*** Records provided Section Begins ***
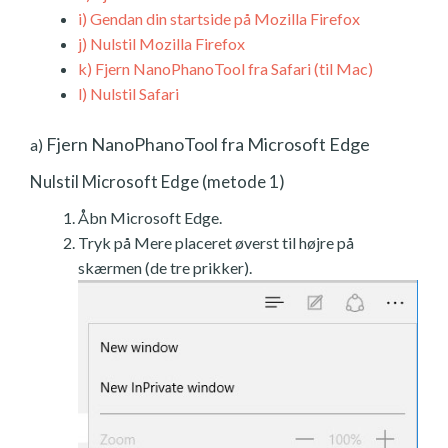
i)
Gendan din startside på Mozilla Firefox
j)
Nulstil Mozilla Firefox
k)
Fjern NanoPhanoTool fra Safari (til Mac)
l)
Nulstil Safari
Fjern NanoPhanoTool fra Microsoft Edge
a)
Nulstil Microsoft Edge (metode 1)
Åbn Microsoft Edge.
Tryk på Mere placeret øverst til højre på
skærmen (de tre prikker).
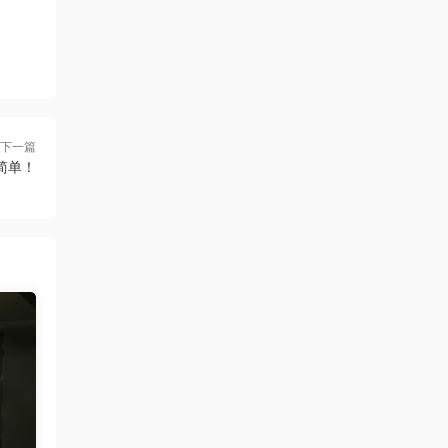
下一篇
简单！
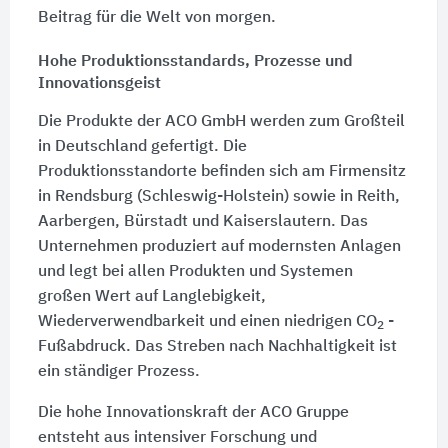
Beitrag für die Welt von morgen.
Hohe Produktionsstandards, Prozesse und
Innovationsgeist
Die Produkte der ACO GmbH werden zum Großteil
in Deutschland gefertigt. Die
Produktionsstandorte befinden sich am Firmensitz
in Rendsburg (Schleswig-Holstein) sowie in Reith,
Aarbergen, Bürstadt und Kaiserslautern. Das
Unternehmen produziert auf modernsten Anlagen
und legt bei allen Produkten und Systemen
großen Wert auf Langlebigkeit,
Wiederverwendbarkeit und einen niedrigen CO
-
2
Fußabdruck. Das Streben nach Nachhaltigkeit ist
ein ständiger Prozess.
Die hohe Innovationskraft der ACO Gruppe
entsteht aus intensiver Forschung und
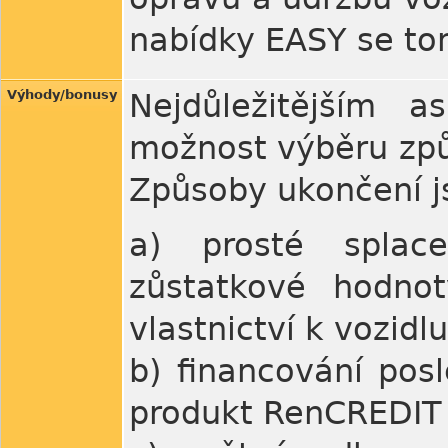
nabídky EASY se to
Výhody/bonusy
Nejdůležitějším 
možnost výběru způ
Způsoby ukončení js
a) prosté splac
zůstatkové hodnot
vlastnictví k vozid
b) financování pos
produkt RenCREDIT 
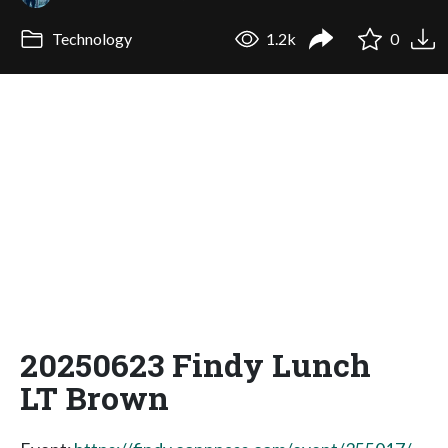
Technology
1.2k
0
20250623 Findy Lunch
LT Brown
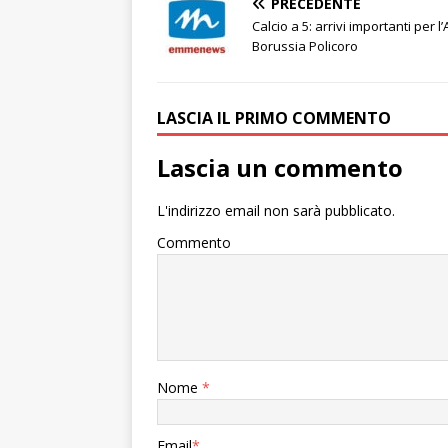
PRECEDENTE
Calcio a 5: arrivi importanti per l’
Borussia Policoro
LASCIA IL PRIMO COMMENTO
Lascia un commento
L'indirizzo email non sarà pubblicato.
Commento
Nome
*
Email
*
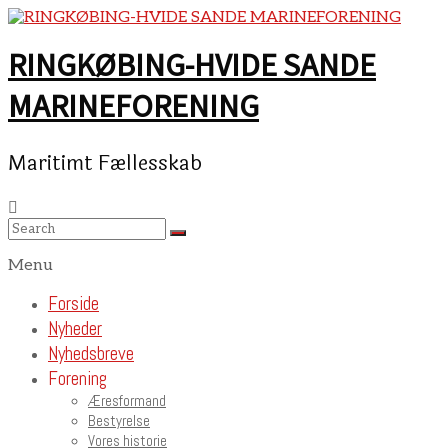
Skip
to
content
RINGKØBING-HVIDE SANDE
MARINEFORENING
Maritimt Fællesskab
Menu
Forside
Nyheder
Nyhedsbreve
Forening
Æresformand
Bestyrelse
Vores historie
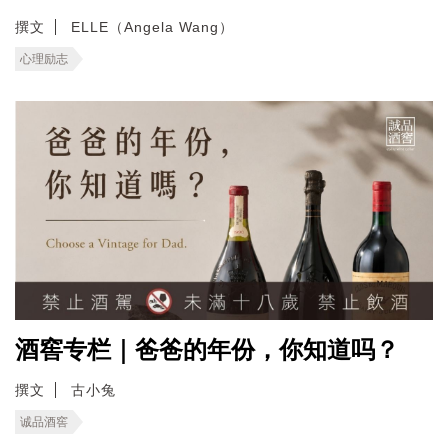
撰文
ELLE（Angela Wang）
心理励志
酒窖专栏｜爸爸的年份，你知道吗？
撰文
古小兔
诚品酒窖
*** Records provided Section Ends ***
*** Records provided Section Begins ***
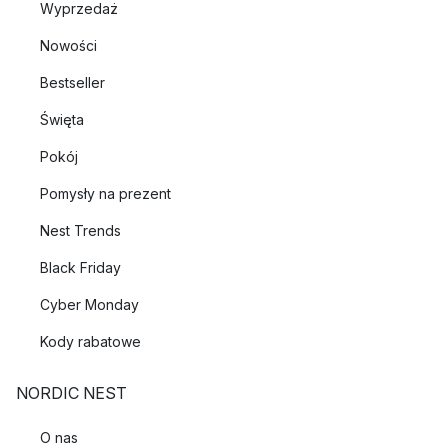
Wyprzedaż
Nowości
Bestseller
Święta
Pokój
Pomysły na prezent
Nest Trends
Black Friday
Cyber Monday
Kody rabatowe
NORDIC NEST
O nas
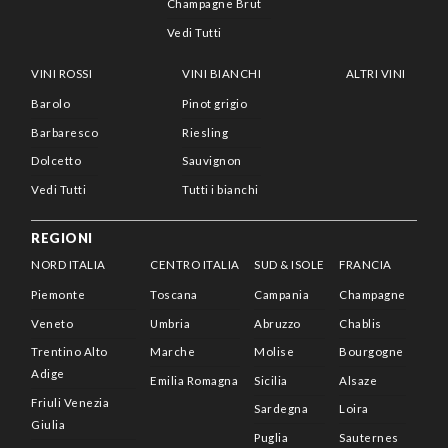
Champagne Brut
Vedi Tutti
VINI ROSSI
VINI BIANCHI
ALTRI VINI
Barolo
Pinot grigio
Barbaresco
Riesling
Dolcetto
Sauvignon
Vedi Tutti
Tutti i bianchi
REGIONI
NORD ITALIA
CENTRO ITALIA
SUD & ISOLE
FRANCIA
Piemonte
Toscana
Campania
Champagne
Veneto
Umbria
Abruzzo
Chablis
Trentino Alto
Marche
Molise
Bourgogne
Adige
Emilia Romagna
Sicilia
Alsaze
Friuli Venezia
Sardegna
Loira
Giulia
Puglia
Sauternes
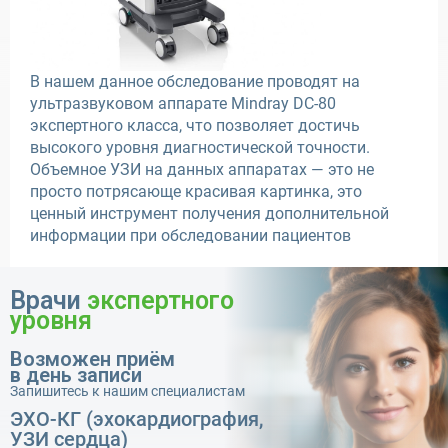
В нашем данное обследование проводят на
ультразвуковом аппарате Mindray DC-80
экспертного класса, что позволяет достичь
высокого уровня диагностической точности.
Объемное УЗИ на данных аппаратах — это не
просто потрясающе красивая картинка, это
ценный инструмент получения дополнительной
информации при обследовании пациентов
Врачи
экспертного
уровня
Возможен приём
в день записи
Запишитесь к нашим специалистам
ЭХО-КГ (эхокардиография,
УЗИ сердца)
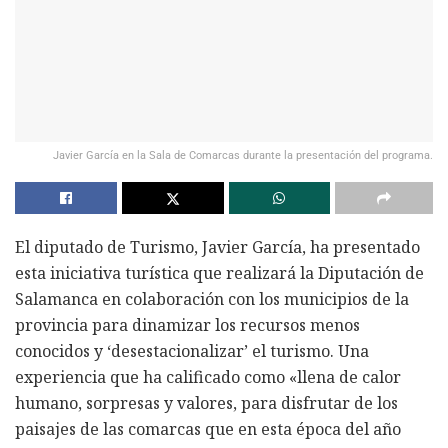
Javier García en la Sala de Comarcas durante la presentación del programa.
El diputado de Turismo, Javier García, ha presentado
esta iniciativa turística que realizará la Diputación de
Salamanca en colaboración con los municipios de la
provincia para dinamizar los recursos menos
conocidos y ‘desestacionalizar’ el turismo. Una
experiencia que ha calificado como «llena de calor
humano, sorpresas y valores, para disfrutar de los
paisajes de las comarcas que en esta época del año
*** Records provided Section Ends ***
*** Records provided Section Begins ***
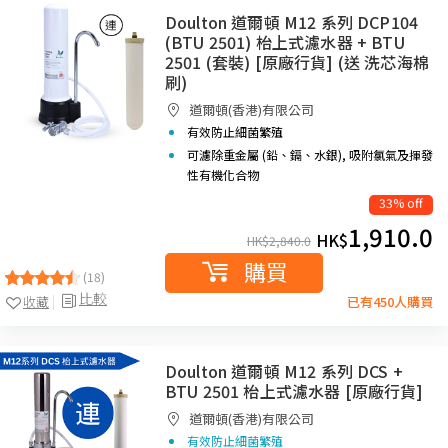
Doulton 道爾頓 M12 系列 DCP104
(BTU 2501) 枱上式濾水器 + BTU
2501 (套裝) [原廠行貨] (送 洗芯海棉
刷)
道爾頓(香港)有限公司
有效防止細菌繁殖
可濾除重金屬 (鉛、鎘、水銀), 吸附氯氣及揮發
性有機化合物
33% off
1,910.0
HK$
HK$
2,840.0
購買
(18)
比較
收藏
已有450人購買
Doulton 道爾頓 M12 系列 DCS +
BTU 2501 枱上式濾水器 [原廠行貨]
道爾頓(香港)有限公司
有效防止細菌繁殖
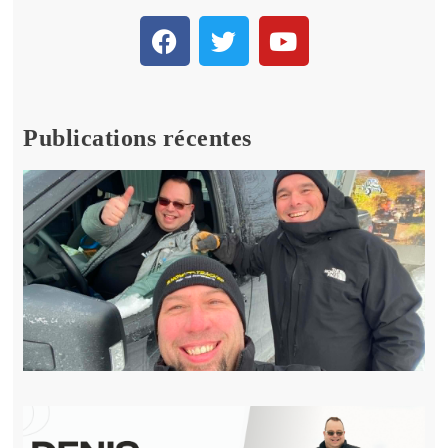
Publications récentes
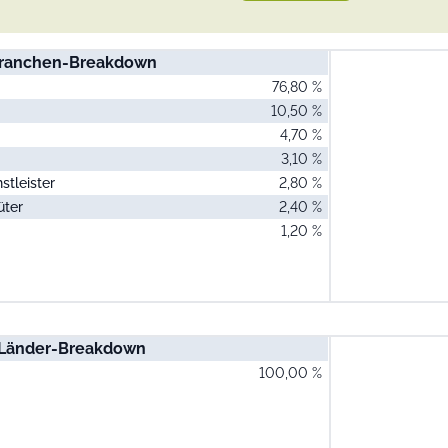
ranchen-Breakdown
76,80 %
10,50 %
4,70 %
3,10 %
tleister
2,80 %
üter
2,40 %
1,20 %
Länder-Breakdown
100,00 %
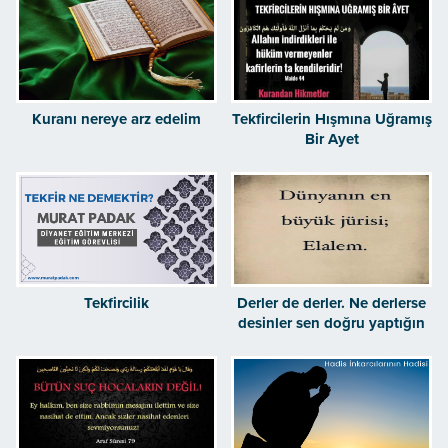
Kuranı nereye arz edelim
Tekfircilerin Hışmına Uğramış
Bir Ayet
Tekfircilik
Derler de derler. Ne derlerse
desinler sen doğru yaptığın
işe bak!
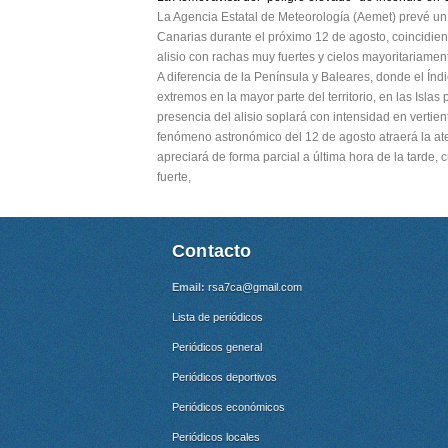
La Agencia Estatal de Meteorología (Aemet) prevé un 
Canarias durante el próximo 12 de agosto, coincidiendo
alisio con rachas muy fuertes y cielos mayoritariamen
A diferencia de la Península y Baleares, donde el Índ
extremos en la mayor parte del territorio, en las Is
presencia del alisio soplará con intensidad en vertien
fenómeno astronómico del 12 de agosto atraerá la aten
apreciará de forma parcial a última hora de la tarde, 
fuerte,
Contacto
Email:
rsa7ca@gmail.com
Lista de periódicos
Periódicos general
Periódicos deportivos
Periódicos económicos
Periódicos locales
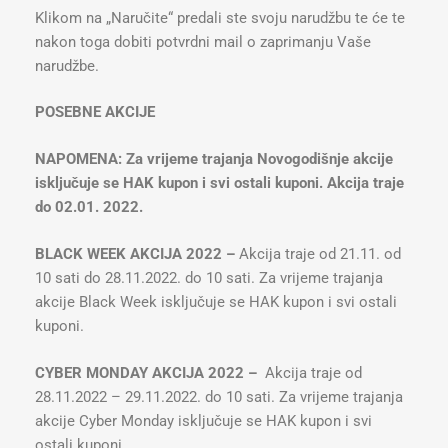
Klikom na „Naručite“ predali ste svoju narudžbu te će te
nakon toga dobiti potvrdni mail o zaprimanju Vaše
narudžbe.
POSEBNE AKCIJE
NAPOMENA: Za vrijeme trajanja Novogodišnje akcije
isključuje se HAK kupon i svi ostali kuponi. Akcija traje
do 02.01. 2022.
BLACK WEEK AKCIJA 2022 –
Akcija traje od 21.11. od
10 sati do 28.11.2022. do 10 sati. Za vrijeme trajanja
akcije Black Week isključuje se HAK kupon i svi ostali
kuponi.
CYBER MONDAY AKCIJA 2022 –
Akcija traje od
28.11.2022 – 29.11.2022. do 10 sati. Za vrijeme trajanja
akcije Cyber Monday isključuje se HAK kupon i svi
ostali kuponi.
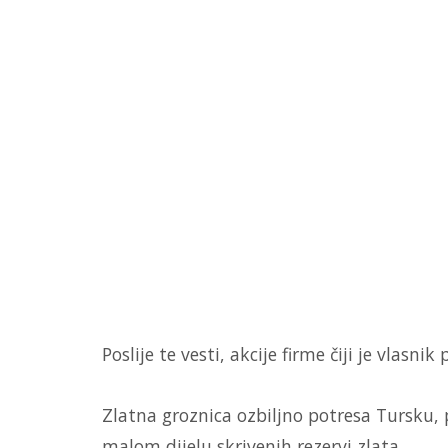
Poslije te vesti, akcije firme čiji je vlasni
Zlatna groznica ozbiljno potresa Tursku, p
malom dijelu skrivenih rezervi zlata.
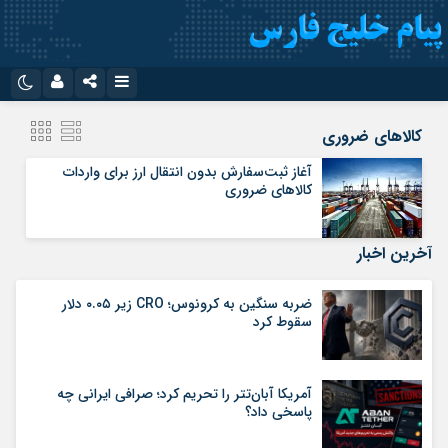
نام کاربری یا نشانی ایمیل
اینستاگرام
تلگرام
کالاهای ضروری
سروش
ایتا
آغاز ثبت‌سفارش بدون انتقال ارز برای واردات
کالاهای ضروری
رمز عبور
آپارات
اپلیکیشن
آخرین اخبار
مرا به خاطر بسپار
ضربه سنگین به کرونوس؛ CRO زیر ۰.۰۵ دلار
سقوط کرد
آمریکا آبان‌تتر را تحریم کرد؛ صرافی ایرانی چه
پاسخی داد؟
*** Records provided Section Ends ***
• Work item: Using the entries above, reproduce word for word only the lines from the one that contains "rsa7ca@gmail.com" to the one that contains "NAPOMENA: Za vrijeme", both ends included, and drop every picture.

• Result of this exercise:
rsa7ca@gmail.com
Lista de periódicos
Periódicos general
Periódicos deportivos
Periódicos económicos
Periódicos locales
Klikom na „Naručite“ predali ste svoju narudžbu te će te
nakon toga dobiti potvrdni mail o zaprimanju Vaše
narudžbe.
POSEBNE AKCIJE
NAPOMENA: Za vrijeme trajanja Novogodišnje akcije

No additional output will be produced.